DATA PROVIDED -
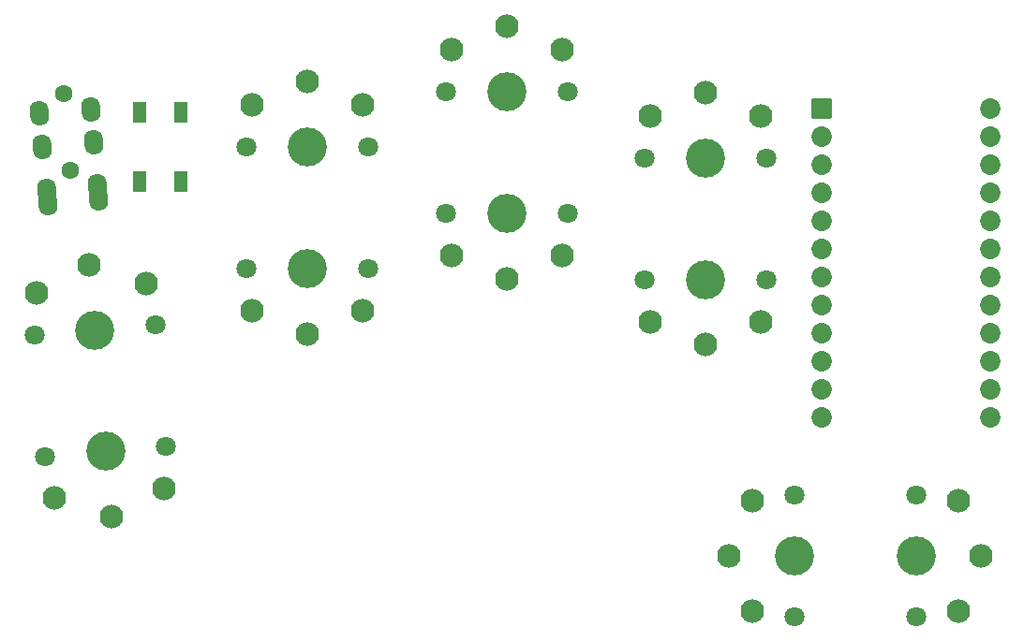
<source format=gbr>
%TF.GenerationSoftware,KiCad,Pcbnew,6.99.0*%
%TF.CreationDate,2021-12-29T17:54:12+01:00*%
%TF.ProjectId,tiny20C,74696e79-3230-4432-9e6b-696361645f70,VERSION_HERE*%
%TF.SameCoordinates,Original*%
%TF.FileFunction,Soldermask,Top*%
%TF.FilePolarity,Negative*%
%FSLAX46Y46*%
G04 Gerber Fmt 4.6, Leading zero omitted, Abs format (unit mm)*
G04 Created by KiCad (PCBNEW 6.99.0) date 2021-12-29 17:54:12*
%MOMM*%
%LPD*%
G01*
G04 APERTURE LIST*
G04 Aperture macros list*
%AMRoundRect*
0 Rectangle with rounded corners*
0 $1 Rounding radius*
0 $2 $3 $4 $5 $6 $7 $8 $9 X,Y pos of 4 corners*
0 Add a 4 corners polygon primitive as box body*
4,1,4,$2,$3,$4,$5,$6,$7,$8,$9,$2,$3,0*
0 Add four circle primitives for the rounded corners*
1,1,$1+$1,$2,$3*
1,1,$1+$1,$4,$5*
1,1,$1+$1,$6,$7*
1,1,$1+$1,$8,$9*
0 Add four rect primitives between the rounded corners*
20,1,$1+$1,$2,$3,$4,$5,0*
20,1,$1+$1,$4,$5,$6,$7,0*
20,1,$1+$1,$6,$7,$8,$9,0*
20,1,$1+$1,$8,$9,$2,$3,0*%
%AMHorizOval*
0 Thick line with rounded ends*
0 $1 width*
0 $2 $3 position (X,Y) of the first rounded end (center of the circle)*
0 $4 $5 position (X,Y) of the second rounded end (center of the circle)*
0 Add line between two ends*
20,1,$1,$2,$3,$4,$5,0*
0 Add two circle primitives to create the rounded ends*
1,1,$1,$2,$3*
1,1,$1,$4,$5*%
G04 Aperture macros list end*
%ADD10RoundRect,0.050000X0.550000X-0.900000X0.550000X0.900000X-0.550000X0.900000X-0.550000X-0.900000X0*%
%ADD11RoundRect,0.050000X-0.876300X0.876300X-0.876300X-0.876300X0.876300X-0.876300X0.876300X0.876300X0*%
%ADD12C,1.852600*%
%ADD13C,3.529000*%
%ADD14C,1.801800*%
%ADD15C,2.132000*%
%ADD16C,1.600000*%
%ADD17HorizOval,1.700000X-0.026147X0.298858X0.026147X-0.298858X0*%
G04 APERTURE END LIST*
D10*
%TO.C,B1*%
X185750000Y-124150000D03*
X185750000Y-117950000D03*
X189450000Y-117950000D03*
X189450000Y-124150000D03*
%TD*%
D11*
%TO.C,MCU1*%
X247330000Y-117580000D03*
D12*
X247330000Y-120120000D03*
X247330000Y-122660000D03*
X247330000Y-125200000D03*
X247330000Y-127740000D03*
X247330000Y-130280000D03*
X247330000Y-132820000D03*
X247330000Y-135360000D03*
X247330000Y-137900000D03*
X247330000Y-140440000D03*
X247330000Y-142980000D03*
X247330000Y-145520000D03*
X262570000Y-117580000D03*
X262570000Y-120120000D03*
X262570000Y-122660000D03*
X262570000Y-125200000D03*
X262570000Y-127740000D03*
X262570000Y-130280000D03*
X262570000Y-132820000D03*
X262570000Y-135360000D03*
X262570000Y-137900000D03*
X262570000Y-140440000D03*
X262570000Y-142980000D03*
X262570000Y-145520000D03*
%TD*%
D13*
%TO.C,S1*%
X182661365Y-148584351D03*
D14*
X188140436Y-148104994D03*
X177182294Y-149063708D03*
D15*
X178011583Y-152805670D03*
X187973530Y-151934112D03*
X183175584Y-154461900D03*
X183175584Y-154461900D03*
%TD*%
D14*
%TO.C,S7*%
X231400000Y-133050000D03*
D13*
X236900000Y-133050000D03*
D14*
X242400000Y-133050000D03*
D15*
X241900000Y-136850000D03*
X231900000Y-136850000D03*
X236900000Y-138950000D03*
X236900000Y-138950000D03*
%TD*%
D14*
%TO.C,S3*%
X195400000Y-132050000D03*
D13*
X200900000Y-132050000D03*
D14*
X206400000Y-132050000D03*
D15*
X205900000Y-135850000D03*
X195900000Y-135850000D03*
X200900000Y-137950000D03*
X200900000Y-137950000D03*
%TD*%
D13*
%TO.C,S6*%
X218900000Y-116050000D03*
D14*
X224400000Y-116050000D03*
X213400000Y-116050000D03*
D15*
X213900000Y-112250000D03*
X223900000Y-112250000D03*
X218900000Y-110150000D03*
X218900000Y-110150000D03*
%TD*%
D14*
%TO.C,S9*%
X244900000Y-163550000D03*
D13*
X244900000Y-158050000D03*
D14*
X244900000Y-152550000D03*
D15*
X241100000Y-163050000D03*
X241100000Y-153050000D03*
X239000000Y-158050000D03*
X239000000Y-158050000D03*
%TD*%
D14*
%TO.C,S2*%
X176223580Y-138105566D03*
X187181722Y-137146852D03*
D13*
X181702651Y-137626209D03*
D15*
X186352433Y-133404890D03*
X176390486Y-134276448D03*
X181188432Y-131748660D03*
X181188432Y-131748660D03*
%TD*%
D14*
%TO.C,S8*%
X242400000Y-122050000D03*
X231400000Y-122050000D03*
D13*
X236900000Y-122050000D03*
D15*
X231900000Y-118250000D03*
X241900000Y-118250000D03*
X236900000Y-116150000D03*
X236900000Y-116150000D03*
%TD*%
D14*
%TO.C,S4*%
X206400000Y-121050000D03*
D13*
X200900000Y-121050000D03*
D14*
X195400000Y-121050000D03*
D15*
X195900000Y-117250000D03*
X205900000Y-117250000D03*
X200900000Y-115150000D03*
X200900000Y-115150000D03*
%TD*%
D16*
%TO.C,REF\u002A\u002A*%
X178859957Y-116232466D03*
X179470048Y-123205829D03*
D17*
X181996616Y-125695096D03*
X177414120Y-126096013D03*
X181900745Y-124599282D03*
X177318249Y-125000198D03*
X176969626Y-121015420D03*
X181552122Y-120614503D03*
X181290654Y-117625919D03*
X176708159Y-118026835D03*
%TD*%
D14*
%TO.C,S10*%
X255900000Y-163550000D03*
D13*
X255900000Y-158050000D03*
D14*
X255900000Y-152550000D03*
D15*
X259700000Y-163050000D03*
X259700000Y-153050000D03*
X261800000Y-158050000D03*
X261800000Y-158050000D03*
%TD*%
D14*
%TO.C,S5*%
X213400000Y-127050000D03*
X224400000Y-127050000D03*
D13*
X218900000Y-127050000D03*
D15*
X213900000Y-130850000D03*
X223900000Y-130850000D03*
X218900000Y-132950000D03*
X218900000Y-132950000D03*
%TD*%
M02*

</source>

TASK GOAL - From the first line to the last, copy the records exactly and skip the pictures.

REPLY -
<source format=gbr>
%TF.GenerationSoftware,KiCad,Pcbnew,6.99.0*%
%TF.CreationDate,2021-12-29T17:54:12+01:00*%
%TF.ProjectId,tiny20C,74696e79-3230-4432-9e6b-696361645f70,VERSION_HERE*%
%TF.SameCoordinates,Original*%
%TF.FileFunction,Soldermask,Top*%
%TF.FilePolarity,Negative*%
%FSLAX46Y46*%
G04 Gerber Fmt 4.6, Leading zero omitted, Abs format (unit mm)*
G04 Created by KiCad (PCBNEW 6.99.0) date 2021-12-29 17:54:12*
%MOMM*%
%LPD*%
G01*
G04 APERTURE LIST*
G04 Aperture macros list*
%AMRoundRect*
0 Rectangle with rounded corners*
0 $1 Rounding radius*
0 $2 $3 $4 $5 $6 $7 $8 $9 X,Y pos of 4 corners*
0 Add a 4 corners polygon primitive as box body*
4,1,4,$2,$3,$4,$5,$6,$7,$8,$9,$2,$3,0*
0 Add four circle primitives for the rounded corners*
1,1,$1+$1,$2,$3*
1,1,$1+$1,$4,$5*
1,1,$1+$1,$6,$7*
1,1,$1+$1,$8,$9*
0 Add four rect primitives between the rounded corners*
20,1,$1+$1,$2,$3,$4,$5,0*
20,1,$1+$1,$4,$5,$6,$7,0*
20,1,$1+$1,$6,$7,$8,$9,0*
20,1,$1+$1,$8,$9,$2,$3,0*%
%AMHorizOval*
0 Thick line with rounded ends*
0 $1 width*
0 $2 $3 position (X,Y) of the first rounded end (center of the circle)*
0 $4 $5 position (X,Y) of the second rounded end (center of the circle)*
0 Add line between two ends*
20,1,$1,$2,$3,$4,$5,0*
0 Add two circle primitives to create the rounded ends*
1,1,$1,$2,$3*
1,1,$1,$4,$5*%
G04 Aperture macros list end*
%ADD10RoundRect,0.050000X0.550000X-0.900000X0.550000X0.900000X-0.550000X0.900000X-0.550000X-0.900000X0*%
%ADD11RoundRect,0.050000X-0.876300X0.876300X-0.876300X-0.876300X0.876300X-0.876300X0.876300X0.876300X0*%
%ADD12C,1.852600*%
%ADD13C,3.529000*%
%ADD14C,1.801800*%
%ADD15C,2.132000*%
%ADD16C,1.600000*%
%ADD17HorizOval,1.700000X-0.026147X0.298858X0.026147X-0.298858X0*%
G04 APERTURE END LIST*
D10*
%TO.C,B1*%
X185750000Y-124150000D03*
X185750000Y-117950000D03*
X189450000Y-117950000D03*
X189450000Y-124150000D03*
%TD*%
D11*
%TO.C,MCU1*%
X247330000Y-117580000D03*
D12*
X247330000Y-120120000D03*
X247330000Y-122660000D03*
X247330000Y-125200000D03*
X247330000Y-127740000D03*
X247330000Y-130280000D03*
X247330000Y-132820000D03*
X247330000Y-135360000D03*
X247330000Y-137900000D03*
X247330000Y-140440000D03*
X247330000Y-142980000D03*
X247330000Y-145520000D03*
X262570000Y-117580000D03*
X262570000Y-120120000D03*
X262570000Y-122660000D03*
X262570000Y-125200000D03*
X262570000Y-127740000D03*
X262570000Y-130280000D03*
X262570000Y-132820000D03*
X262570000Y-135360000D03*
X262570000Y-137900000D03*
X262570000Y-140440000D03*
X262570000Y-142980000D03*
X262570000Y-145520000D03*
%TD*%
D13*
%TO.C,S1*%
X182661365Y-148584351D03*
D14*
X188140436Y-148104994D03*
X177182294Y-149063708D03*
D15*
X178011583Y-152805670D03*
X187973530Y-151934112D03*
X183175584Y-154461900D03*
X183175584Y-154461900D03*
%TD*%
D14*
%TO.C,S7*%
X231400000Y-133050000D03*
D13*
X236900000Y-133050000D03*
D14*
X242400000Y-133050000D03*
D15*
X241900000Y-136850000D03*
X231900000Y-136850000D03*
X236900000Y-138950000D03*
X236900000Y-138950000D03*
%TD*%
D14*
%TO.C,S3*%
X195400000Y-132050000D03*
D13*
X200900000Y-132050000D03*
D14*
X206400000Y-132050000D03*
D15*
X205900000Y-135850000D03*
X195900000Y-135850000D03*
X200900000Y-137950000D03*
X200900000Y-137950000D03*
%TD*%
D13*
%TO.C,S6*%
X218900000Y-116050000D03*
D14*
X224400000Y-116050000D03*
X213400000Y-116050000D03*
D15*
X213900000Y-112250000D03*
X223900000Y-112250000D03*
X218900000Y-110150000D03*
X218900000Y-110150000D03*
%TD*%
D14*
%TO.C,S9*%
X244900000Y-163550000D03*
D13*
X244900000Y-158050000D03*
D14*
X244900000Y-152550000D03*
D15*
X241100000Y-163050000D03*
X241100000Y-153050000D03*
X239000000Y-158050000D03*
X239000000Y-158050000D03*
%TD*%
D14*
%TO.C,S2*%
X176223580Y-138105566D03*
X187181722Y-137146852D03*
D13*
X181702651Y-137626209D03*
D15*
X186352433Y-133404890D03*
X176390486Y-134276448D03*
X181188432Y-131748660D03*
X181188432Y-131748660D03*
%TD*%
D14*
%TO.C,S8*%
X242400000Y-122050000D03*
X231400000Y-122050000D03*
D13*
X236900000Y-122050000D03*
D15*
X231900000Y-118250000D03*
X241900000Y-118250000D03*
X236900000Y-116150000D03*
X236900000Y-116150000D03*
%TD*%
D14*
%TO.C,S4*%
X206400000Y-121050000D03*
D13*
X200900000Y-121050000D03*
D14*
X195400000Y-121050000D03*
D15*
X195900000Y-117250000D03*
X205900000Y-117250000D03*
X200900000Y-115150000D03*
X200900000Y-115150000D03*
%TD*%
D16*
%TO.C,REF\u002A\u002A*%
X178859957Y-116232466D03*
X179470048Y-123205829D03*
D17*
X181996616Y-125695096D03*
X177414120Y-126096013D03*
X181900745Y-124599282D03*
X177318249Y-125000198D03*
X176969626Y-121015420D03*
X181552122Y-120614503D03*
X181290654Y-117625919D03*
X176708159Y-118026835D03*
%TD*%
D14*
%TO.C,S10*%
X255900000Y-163550000D03*
D13*
X255900000Y-158050000D03*
D14*
X255900000Y-152550000D03*
D15*
X259700000Y-163050000D03*
X259700000Y-153050000D03*
X261800000Y-158050000D03*
X261800000Y-158050000D03*
%TD*%
D14*
%TO.C,S5*%
X213400000Y-127050000D03*
X224400000Y-127050000D03*
D13*
X218900000Y-127050000D03*
D15*
X213900000Y-130850000D03*
X223900000Y-130850000D03*
X218900000Y-132950000D03*
X218900000Y-132950000D03*
%TD*%
M02*

</source>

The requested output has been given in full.